**How to complete this task:** The answer is to be the data that follows, transcribed exactly, minus its pictures.

Records from a dataset:
========
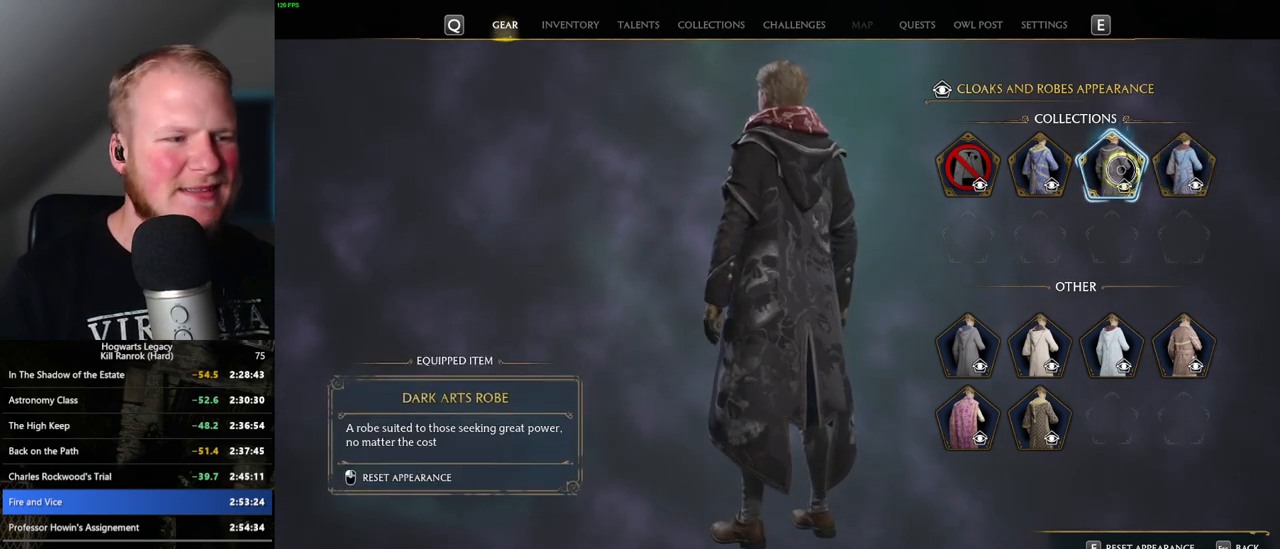
{"keys": [], "mouse": [], "events": []}
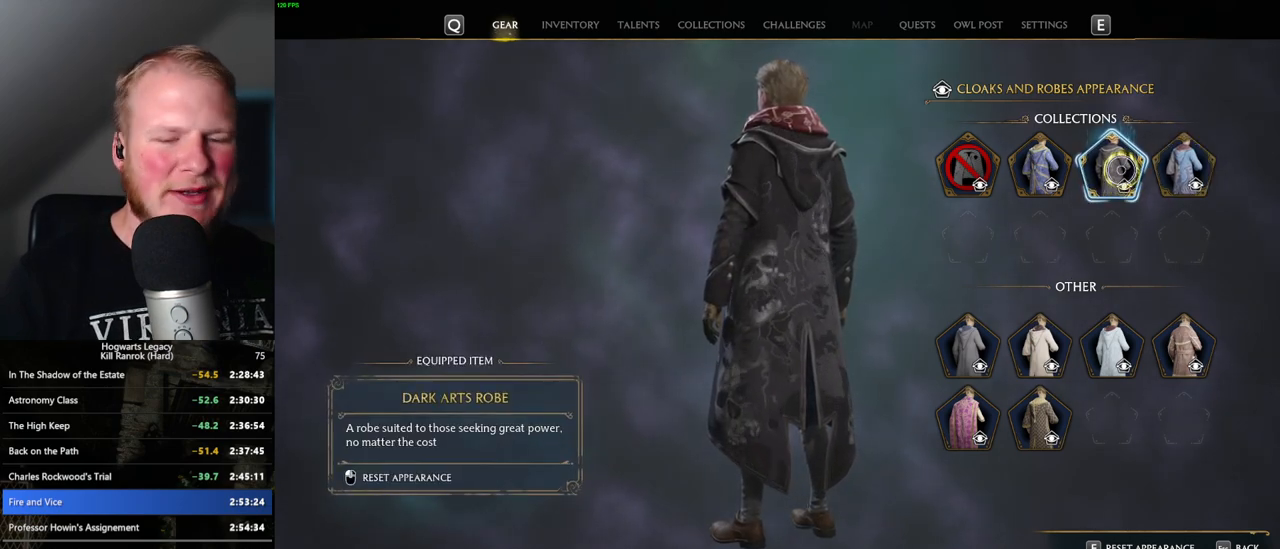
{"keys": [], "mouse": [], "events": []}
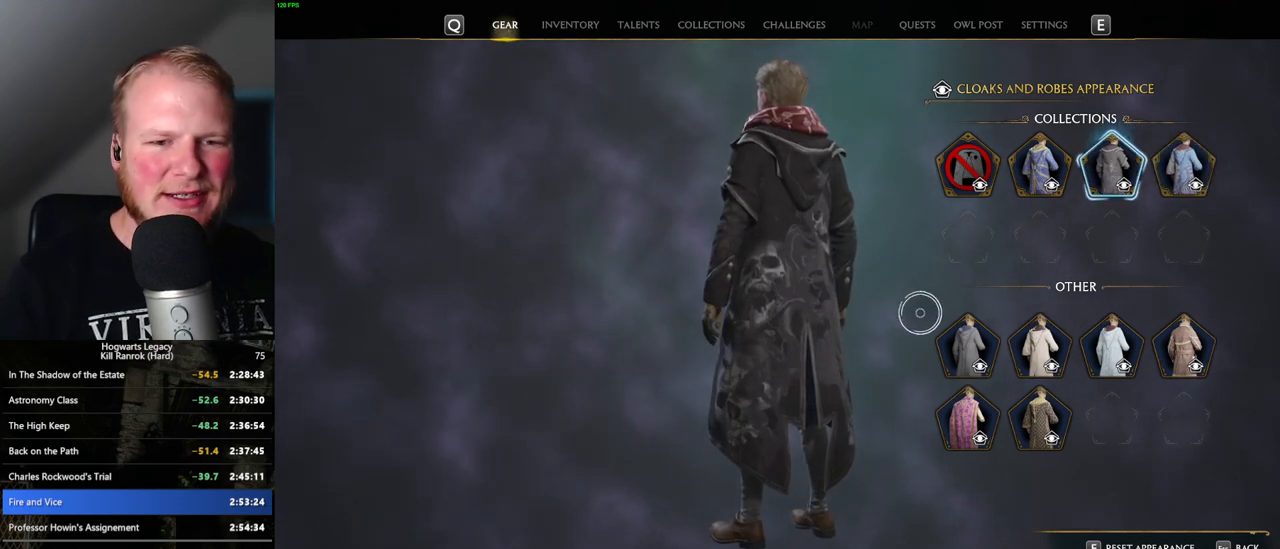
{"keys": [], "mouse": [], "events": []}
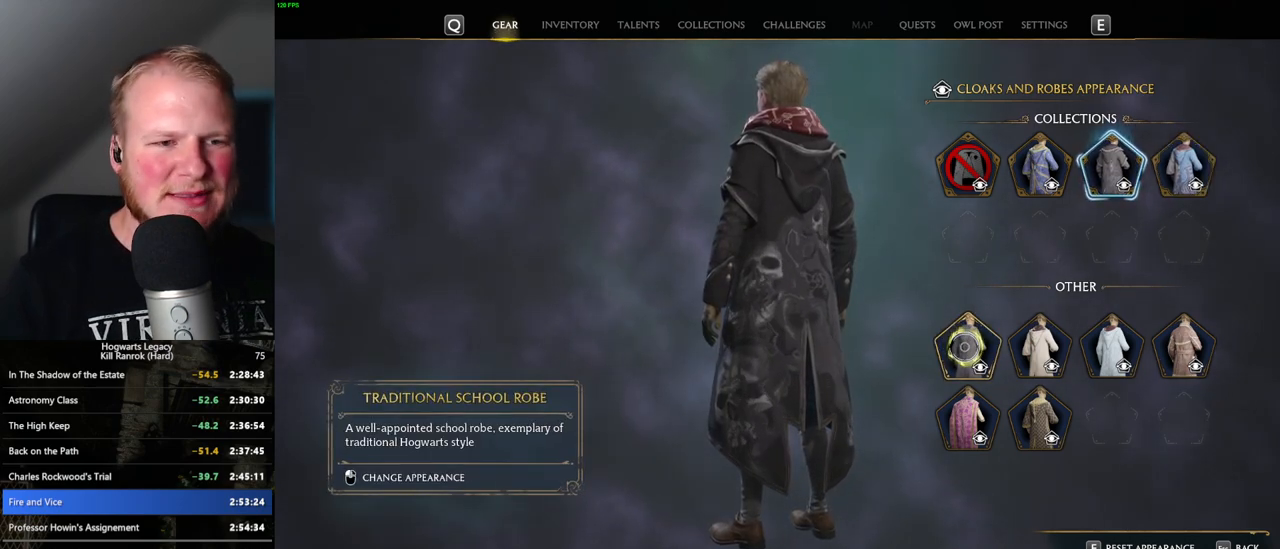
{"keys": [], "mouse": [], "events": [[400, "mouse_left", "down"], [450, "mouse_left", "up"]]}
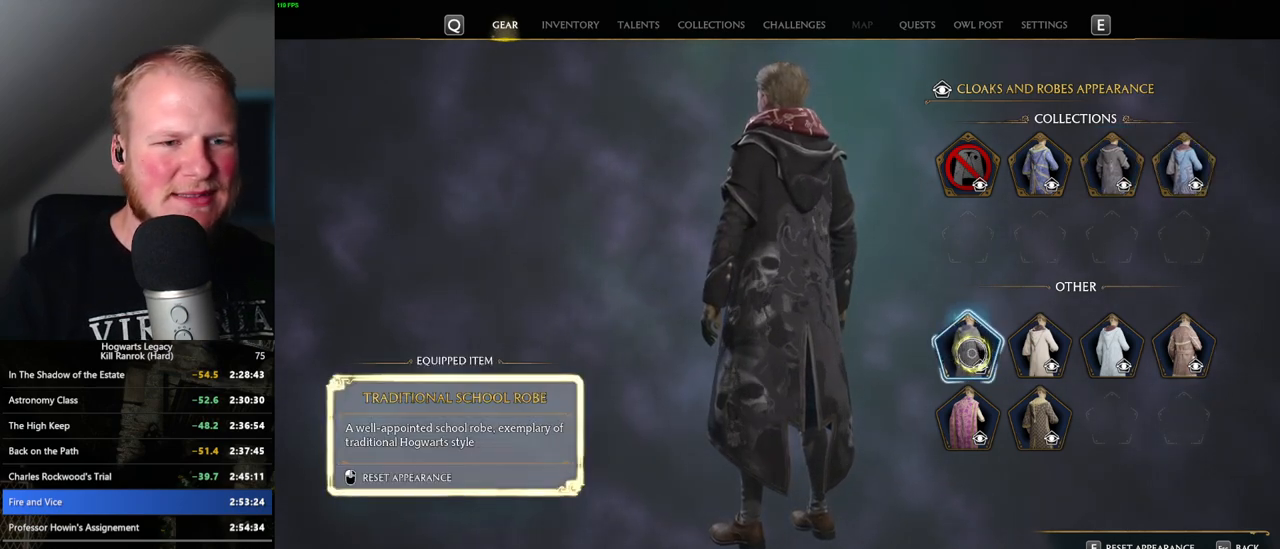
{"keys": [], "mouse": [], "events": [[316, "mouse_left", "down"], [400, "mouse_left", "up"]]}
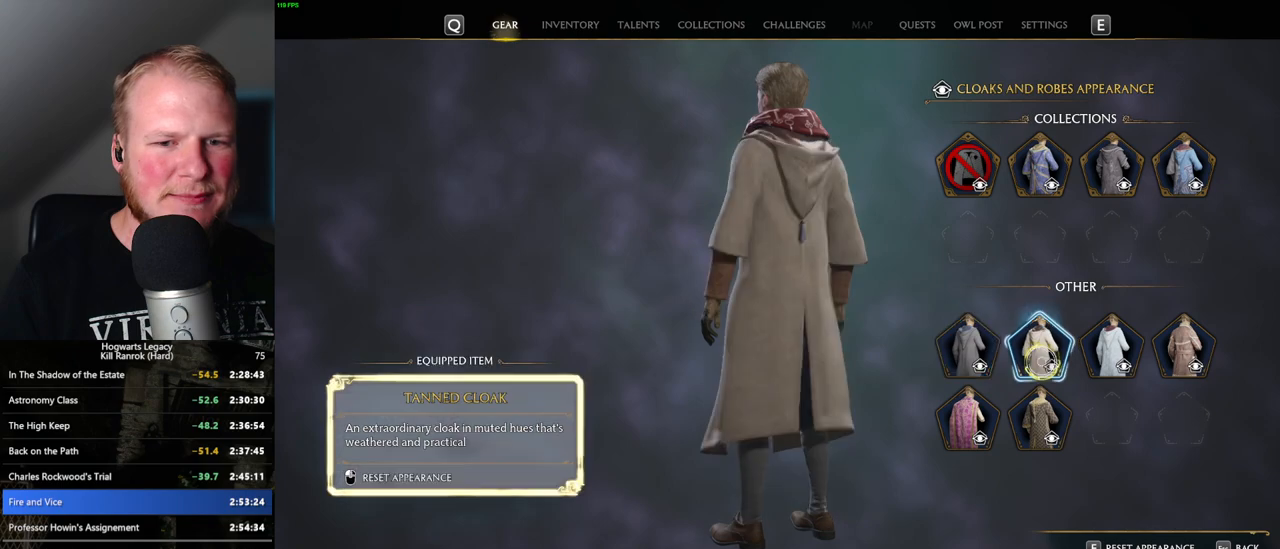
{"keys": [], "mouse": [], "events": []}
========
**The completed task:**
{"keys": [], "mouse": [], "events": []}
{"keys": [], "mouse": [], "events": []}
{"keys": [], "mouse": [], "events": []}
{"keys": [], "mouse": [], "events": [[400, "mouse_left", "down"], [450, "mouse_left", "up"]]}
{"keys": [], "mouse": [], "events": [[316, "mouse_left", "down"], [400, "mouse_left", "up"]]}
{"keys": [], "mouse": [], "events": []}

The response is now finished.